_What the exercise asks:_ Write what comes next in the forum post about the "Task not serializable" exception after the Spark 2.4.5 to 3.1.1 migration, starting after its final line.

_Text:_
•••
We are migrating our spark jobs from 2.4.5 to 3.1.1 (scala 2.11.11 to scala 2.12.13)
We are facing the following exception
org.apache.spark.SparkException: Task not serializable
at org.apache.spark.util.ClosureCleaner$.ensureSerializable(ClosureCleaner.scala:416) ~[spark-core_2.12-3.1.1.jar:3.1.1]
at org.apache.spark.util.ClosureCleaner$.clean(ClosureCleaner.scala:406) ~[spark-core_2.12-3.1.1.jar:3.1.1]
at org.apache.spark.util.ClosureCleaner$.clean(ClosureCleaner.scala:162) ~[spark-core_2.12-3.1.1.jar:3.1.1]
at org.apache.spark.SparkContext.clean(SparkContext.scala:2465) ~[spark-core_2.12-3.1.1.jar:3.1.1]
at org.apache.spark.rdd.RDD.$anonfun$mapPartitionsWithIndex$1(RDD.scala:912) ~[spark-core_2.12-3.1.1.jar:3.1.1]
at org.apache.spark.rdd.RDDOperationScope$.withScope(RDDOperationScope.scala:151) ~[spark-core_2.12-3.1.1.jar:3.1.1]
at org.apache.spark.rdd.RDDOperationScope$.withScope(RDDOperationScope.scala:112) ~[spark-core_2.12-3.1.1.jar:3.1.1]
at org.apache.spark.rdd.RDD.withScope(RDD.scala:414) ~[spark-core_2.12-3.1.1.jar:3.1.1]
at org.apache.spark.rdd.RDD.mapPartitionsWithIndex(RDD.scala:911) ~[spark-core_2.12-3.1.1.jar:3.1.1]
at org.apache.spark.sql.execution.WholeStageCodegenExec.doExecute(WholeStageCodegenExec.scala:749) ~[spark-sql_2.12-3.1.1.jar:3.1.1]
And this triggered when we use map, flatMap, cogroup (with some functions) on a Dataset. For instance, here is the signature of a function we use to map a dataset to another dataset:
def myFunction(var: (Seq[caseClass1], Option[caseClass2], Option[caseClass3])): (Seq[caseClass2], Seq[caseClass3], Seq[caseClass2], Seq[caseClass3])
•••
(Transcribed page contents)
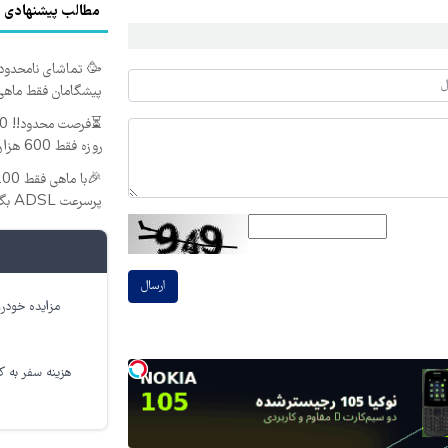
مطالب پیشنهادی
🥳 تماشای نامحدود ف
پیشگامان فقط ماهی 00
روزه فقط 600 هزارتومان!!
پرسرعت ADSL بگیر!!
ارسال
مزایده خودرو
هزینه سفر به کر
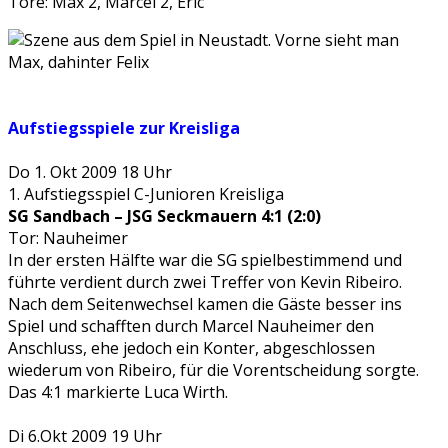
Tore: Max 2, Marcel 2, Eric
Aufstiegsspiele zur Kreisliga
Do 1. Okt 2009 18 Uhr
1. Aufstiegsspiel C-Junioren Kreisliga
SG Sandbach – JSG Seckmauern 4:1 (2:0)
Tor: Nauheimer
In der ersten Hälfte war die SG spielbestimmend und
führte verdient durch zwei Treffer von Kevin Ribeiro.
Nach dem Seitenwechsel kamen die Gäste besser ins
Spiel und schafften durch Marcel Nauheimer den
Anschluss, ehe jedoch ein Konter, abgeschlossen
wiederum von Ribeiro, für die Vorentscheidung sorgte.
Das 4:1 markierte Luca Wirth.
Di 6.Okt 2009 19 Uhr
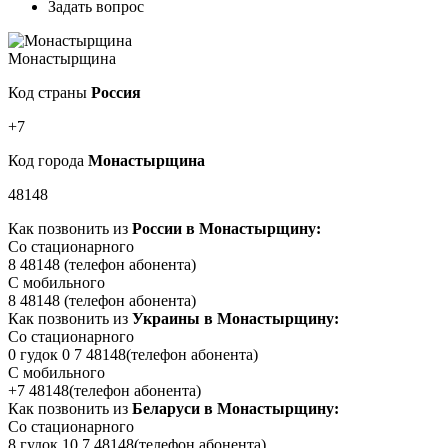
Задать вопрос
Монастырщина
Код страны
Россия
+7
Код города
Монастырщина
48148
Как позвонить из
России в Монастырщину:
Со стационарного
8 48148
(телефон абонента)
С мобильного
8 48148
(телефон абонента)
Как позвонить из
Украины в Монастырщину:
Со стационарного
0 гудок 0 7 48148
(телефон абонента)
С мобильного
+7 48148
(телефон абонента)
Как позвонить из
Беларуси в Монастырщину:
Со стационарного
8 гудок 10 7 48148
(телефон абонента)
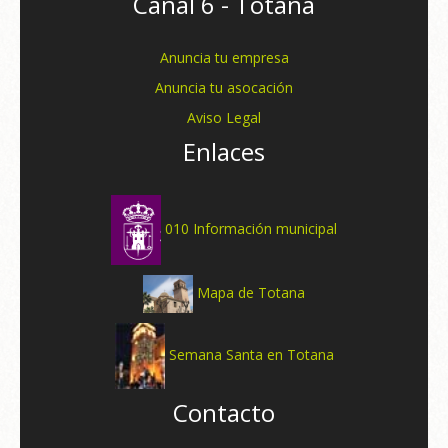
Canal 6 - Totana
Anuncia tu empresa
Anuncia tu asocación
Aviso Legal
Enlaces
010 Información municipal
Mapa de Totana
Semana Santa en Totana
Contacto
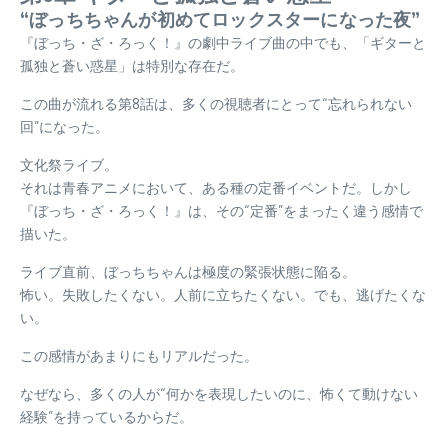
“ぼっちちゃんが初めてロックスターになった夜”
『ぼっち・ざ・ろっく！』の劇中ライブ曲の中でも、「ギターと
孤独と蒼い惑星」は特別な存在だ。
この曲が流れる第8話は、多くの視聴者にとって“忘れられない
回”になった。
文化祭ライブ。
それは青春アニメにおいて、ある種の定番イベントだ。しかし
『ぼっち・ざ・ろっく！』は、その“定番”をまったく違う感情で
描いた。
ライブ直前、ぼっちちゃんは極度の緊張状態に陥る。
怖い。失敗したくない。人前に立ちたくない。でも、逃げたくな
い。
この感情があまりにもリアルだった。
なぜなら、多くの人が“何かを表現したいのに、怖くて動けない
経験”を持っているからだ。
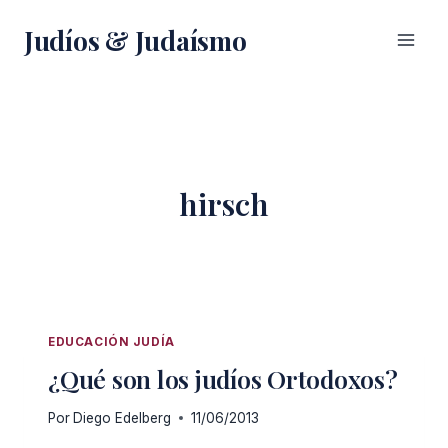
Saltar
Judíos & Judaísmo
al
contenido
hirsch
EDUCACIÓN JUDÍA
¿Qué son los judíos Ortodoxos?
Por
Diego Edelberg
11/06/2013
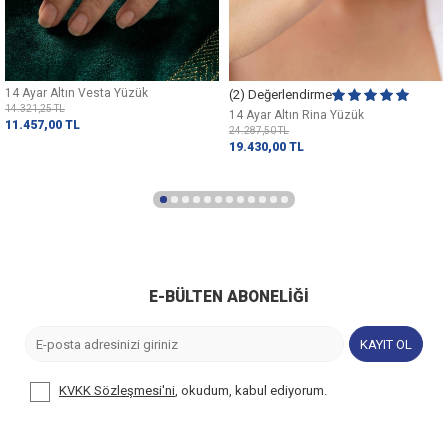
14 Ayar Altın Vesta Yüzük
(2) Değerlendirme
14.321,25
TL
14 Ayar Altın Rina Yüzük
11.457,00
TL
24.287,50
TL
19.430,00
TL
E-BÜLTEN ABONELIĞI
KAYIT OL
KVKK Sözleşmesi'ni
, okudum, kabul ediyorum.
•••
_Response to this task:_
The code did not change. We use KryoSerializer and the configuration is almost the same.
It used to work in Spark 2.4.5.
We've found a work-around to make my job work. We wrap it into the following function:
def genMapper[A, B](f: A => B): A => B = {
val locker = com.twitter.chill.MeatLocker(f)
x => locker.get.apply(x)
}
As follows
DS.map(genMapper(myFunction)) // This works
// DS.map(myFunction) -- This does not work
Yet I really want to understand what is fundamentally different in serialization behavior between Spark 2.4.5. and Spark 3.x ..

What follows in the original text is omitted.